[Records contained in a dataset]
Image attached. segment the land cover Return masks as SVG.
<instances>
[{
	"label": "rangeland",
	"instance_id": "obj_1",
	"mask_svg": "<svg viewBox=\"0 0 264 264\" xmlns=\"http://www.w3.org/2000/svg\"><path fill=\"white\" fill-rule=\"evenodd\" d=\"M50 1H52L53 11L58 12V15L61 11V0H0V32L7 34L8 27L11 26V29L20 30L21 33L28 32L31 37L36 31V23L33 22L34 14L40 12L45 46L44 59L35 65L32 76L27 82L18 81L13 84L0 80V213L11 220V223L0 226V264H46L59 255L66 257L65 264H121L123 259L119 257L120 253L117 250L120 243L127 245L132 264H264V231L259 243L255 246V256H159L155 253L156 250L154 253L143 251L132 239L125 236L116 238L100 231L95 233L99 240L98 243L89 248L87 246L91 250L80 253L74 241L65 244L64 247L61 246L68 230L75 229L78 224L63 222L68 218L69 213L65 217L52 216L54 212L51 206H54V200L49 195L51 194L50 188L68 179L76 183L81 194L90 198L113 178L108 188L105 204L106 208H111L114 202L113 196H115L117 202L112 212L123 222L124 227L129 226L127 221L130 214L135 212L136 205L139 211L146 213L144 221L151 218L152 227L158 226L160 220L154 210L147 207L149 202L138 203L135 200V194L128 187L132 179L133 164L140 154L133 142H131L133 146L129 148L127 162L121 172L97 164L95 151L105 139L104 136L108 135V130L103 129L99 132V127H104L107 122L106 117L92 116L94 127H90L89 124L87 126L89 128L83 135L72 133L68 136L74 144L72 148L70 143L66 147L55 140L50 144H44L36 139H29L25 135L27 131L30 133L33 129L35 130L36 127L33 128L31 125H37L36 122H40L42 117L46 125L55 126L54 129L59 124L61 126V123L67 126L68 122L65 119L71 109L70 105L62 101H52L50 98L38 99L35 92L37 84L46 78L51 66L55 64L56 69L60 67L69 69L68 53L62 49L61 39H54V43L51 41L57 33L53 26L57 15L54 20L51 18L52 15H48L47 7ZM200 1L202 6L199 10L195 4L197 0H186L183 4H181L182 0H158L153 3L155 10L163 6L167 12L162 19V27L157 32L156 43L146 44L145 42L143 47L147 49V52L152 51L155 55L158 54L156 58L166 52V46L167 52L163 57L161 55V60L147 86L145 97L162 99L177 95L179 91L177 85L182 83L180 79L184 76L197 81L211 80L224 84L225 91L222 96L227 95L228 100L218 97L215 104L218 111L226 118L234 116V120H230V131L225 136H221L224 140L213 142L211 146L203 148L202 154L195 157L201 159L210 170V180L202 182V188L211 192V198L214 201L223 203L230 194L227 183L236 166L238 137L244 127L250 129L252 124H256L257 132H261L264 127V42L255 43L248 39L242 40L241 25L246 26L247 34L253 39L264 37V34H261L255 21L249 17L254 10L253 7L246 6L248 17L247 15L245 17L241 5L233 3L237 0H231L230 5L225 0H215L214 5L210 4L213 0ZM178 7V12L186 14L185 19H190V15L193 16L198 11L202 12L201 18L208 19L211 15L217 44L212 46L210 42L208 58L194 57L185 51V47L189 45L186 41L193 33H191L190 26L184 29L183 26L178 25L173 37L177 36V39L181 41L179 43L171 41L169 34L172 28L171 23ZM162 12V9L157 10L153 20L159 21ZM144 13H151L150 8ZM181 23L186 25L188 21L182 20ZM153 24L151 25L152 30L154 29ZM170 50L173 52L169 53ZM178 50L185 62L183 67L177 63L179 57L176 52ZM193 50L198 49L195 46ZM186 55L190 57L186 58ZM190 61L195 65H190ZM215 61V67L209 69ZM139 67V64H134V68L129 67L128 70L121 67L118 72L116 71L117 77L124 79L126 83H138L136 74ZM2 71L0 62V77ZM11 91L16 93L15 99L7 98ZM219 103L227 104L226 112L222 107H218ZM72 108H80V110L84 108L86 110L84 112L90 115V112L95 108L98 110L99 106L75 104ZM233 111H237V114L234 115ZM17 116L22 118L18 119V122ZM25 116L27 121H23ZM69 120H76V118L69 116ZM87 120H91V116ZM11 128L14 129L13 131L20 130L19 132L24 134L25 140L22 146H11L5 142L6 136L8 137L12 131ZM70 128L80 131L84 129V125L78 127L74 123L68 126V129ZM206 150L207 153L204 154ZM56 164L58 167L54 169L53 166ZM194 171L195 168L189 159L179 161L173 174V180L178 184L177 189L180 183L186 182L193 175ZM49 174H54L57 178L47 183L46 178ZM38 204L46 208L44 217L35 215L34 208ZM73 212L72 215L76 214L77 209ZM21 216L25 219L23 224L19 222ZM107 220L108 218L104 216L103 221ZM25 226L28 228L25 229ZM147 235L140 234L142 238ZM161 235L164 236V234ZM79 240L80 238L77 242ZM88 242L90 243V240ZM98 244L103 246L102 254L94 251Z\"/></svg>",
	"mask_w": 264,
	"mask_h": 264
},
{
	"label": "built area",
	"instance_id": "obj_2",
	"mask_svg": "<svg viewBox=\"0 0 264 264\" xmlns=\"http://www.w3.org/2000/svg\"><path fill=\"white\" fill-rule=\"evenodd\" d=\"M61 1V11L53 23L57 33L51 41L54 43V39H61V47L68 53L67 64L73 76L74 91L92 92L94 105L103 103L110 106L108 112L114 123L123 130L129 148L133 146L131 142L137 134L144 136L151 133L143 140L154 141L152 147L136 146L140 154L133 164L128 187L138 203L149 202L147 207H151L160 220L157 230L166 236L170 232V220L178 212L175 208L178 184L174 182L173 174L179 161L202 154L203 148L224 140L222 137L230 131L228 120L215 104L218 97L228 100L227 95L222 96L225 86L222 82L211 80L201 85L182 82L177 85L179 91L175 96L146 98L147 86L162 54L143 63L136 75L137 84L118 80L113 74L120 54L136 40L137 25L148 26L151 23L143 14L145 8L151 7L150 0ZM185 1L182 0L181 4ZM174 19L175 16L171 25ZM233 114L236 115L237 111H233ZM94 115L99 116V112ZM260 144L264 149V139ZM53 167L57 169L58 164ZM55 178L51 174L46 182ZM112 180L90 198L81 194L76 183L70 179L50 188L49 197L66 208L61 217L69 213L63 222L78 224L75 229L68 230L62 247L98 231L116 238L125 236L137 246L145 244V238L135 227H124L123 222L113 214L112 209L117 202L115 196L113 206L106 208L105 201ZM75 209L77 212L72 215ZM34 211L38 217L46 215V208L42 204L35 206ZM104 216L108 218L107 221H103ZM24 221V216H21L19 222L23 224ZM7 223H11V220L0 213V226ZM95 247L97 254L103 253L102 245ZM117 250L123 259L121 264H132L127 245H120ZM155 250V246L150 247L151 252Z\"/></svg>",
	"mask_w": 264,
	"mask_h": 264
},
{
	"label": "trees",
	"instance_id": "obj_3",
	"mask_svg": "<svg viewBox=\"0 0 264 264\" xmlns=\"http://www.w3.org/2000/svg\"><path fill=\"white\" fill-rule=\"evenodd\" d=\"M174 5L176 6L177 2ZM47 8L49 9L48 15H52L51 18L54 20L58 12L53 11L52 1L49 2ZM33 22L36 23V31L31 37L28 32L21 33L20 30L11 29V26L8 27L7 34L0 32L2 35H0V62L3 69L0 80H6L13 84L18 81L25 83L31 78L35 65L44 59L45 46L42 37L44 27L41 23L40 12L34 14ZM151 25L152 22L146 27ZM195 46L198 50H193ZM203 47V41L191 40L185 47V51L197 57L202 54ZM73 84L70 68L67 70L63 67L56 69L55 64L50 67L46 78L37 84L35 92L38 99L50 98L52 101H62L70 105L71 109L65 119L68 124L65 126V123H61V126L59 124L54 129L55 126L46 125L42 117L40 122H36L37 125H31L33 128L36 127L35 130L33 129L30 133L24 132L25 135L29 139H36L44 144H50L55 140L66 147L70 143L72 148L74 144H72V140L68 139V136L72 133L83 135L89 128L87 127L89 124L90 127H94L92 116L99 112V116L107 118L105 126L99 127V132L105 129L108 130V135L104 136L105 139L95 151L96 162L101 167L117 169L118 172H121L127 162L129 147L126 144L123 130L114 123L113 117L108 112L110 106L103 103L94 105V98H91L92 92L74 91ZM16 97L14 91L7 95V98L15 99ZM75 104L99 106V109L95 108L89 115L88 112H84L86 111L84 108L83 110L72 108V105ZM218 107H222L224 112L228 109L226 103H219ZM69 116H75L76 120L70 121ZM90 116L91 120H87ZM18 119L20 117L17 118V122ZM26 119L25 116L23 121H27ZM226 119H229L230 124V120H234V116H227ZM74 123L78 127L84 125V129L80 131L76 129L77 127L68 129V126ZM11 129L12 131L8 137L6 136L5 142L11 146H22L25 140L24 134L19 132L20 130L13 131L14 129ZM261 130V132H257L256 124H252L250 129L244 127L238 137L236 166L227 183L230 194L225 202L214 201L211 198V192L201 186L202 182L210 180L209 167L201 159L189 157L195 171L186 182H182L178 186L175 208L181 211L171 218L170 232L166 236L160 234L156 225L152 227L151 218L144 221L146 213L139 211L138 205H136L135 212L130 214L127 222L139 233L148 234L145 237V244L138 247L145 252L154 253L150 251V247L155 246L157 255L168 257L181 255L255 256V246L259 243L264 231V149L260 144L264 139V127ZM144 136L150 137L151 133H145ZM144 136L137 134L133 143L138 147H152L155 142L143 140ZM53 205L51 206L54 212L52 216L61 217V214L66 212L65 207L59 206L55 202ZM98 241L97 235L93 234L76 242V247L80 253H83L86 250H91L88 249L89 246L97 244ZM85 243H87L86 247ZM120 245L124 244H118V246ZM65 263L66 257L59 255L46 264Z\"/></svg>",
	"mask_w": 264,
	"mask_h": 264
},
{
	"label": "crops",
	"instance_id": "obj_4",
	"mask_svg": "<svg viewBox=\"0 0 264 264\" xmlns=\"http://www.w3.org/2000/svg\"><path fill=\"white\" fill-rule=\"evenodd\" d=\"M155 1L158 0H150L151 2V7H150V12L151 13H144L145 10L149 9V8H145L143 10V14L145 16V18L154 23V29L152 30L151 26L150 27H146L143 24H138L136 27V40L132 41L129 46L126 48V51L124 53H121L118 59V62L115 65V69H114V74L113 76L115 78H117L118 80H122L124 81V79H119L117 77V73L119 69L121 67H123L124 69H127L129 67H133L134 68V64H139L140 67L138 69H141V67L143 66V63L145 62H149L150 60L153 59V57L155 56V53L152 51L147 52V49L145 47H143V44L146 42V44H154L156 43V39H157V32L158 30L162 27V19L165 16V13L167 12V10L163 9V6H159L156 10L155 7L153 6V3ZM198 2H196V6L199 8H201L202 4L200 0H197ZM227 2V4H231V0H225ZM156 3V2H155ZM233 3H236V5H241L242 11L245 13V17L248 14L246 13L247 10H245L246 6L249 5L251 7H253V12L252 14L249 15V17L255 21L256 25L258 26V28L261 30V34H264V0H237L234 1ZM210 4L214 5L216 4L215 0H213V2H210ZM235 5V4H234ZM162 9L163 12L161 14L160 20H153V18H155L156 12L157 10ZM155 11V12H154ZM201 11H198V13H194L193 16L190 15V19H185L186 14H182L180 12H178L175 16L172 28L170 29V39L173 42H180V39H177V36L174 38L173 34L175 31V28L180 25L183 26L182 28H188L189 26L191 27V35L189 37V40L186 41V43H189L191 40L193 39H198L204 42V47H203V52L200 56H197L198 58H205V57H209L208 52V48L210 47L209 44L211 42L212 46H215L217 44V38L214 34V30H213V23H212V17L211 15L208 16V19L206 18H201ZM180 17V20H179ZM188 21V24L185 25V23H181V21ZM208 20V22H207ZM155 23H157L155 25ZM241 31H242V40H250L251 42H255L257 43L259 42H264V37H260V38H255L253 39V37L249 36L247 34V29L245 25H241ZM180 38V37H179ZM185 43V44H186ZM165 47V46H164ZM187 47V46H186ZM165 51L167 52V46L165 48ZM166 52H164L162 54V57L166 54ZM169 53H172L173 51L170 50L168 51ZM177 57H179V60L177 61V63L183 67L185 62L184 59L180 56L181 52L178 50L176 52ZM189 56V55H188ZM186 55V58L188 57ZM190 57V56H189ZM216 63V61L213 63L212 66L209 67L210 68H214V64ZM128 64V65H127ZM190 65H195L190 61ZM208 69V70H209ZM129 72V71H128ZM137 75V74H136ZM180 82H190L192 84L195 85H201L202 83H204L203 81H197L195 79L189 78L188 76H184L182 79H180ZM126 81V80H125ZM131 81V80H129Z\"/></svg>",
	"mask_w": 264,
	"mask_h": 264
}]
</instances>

■ **WHAT YOU ARE ASKED TO DO**
Gather every line of the data above that contains the string "label", treating uppercase and lowercase letters as distinct.

■ **WORKED ANSWER**
	"label": "rangeland",
	"label": "built area",
	"label": "trees",
	"label": "crops",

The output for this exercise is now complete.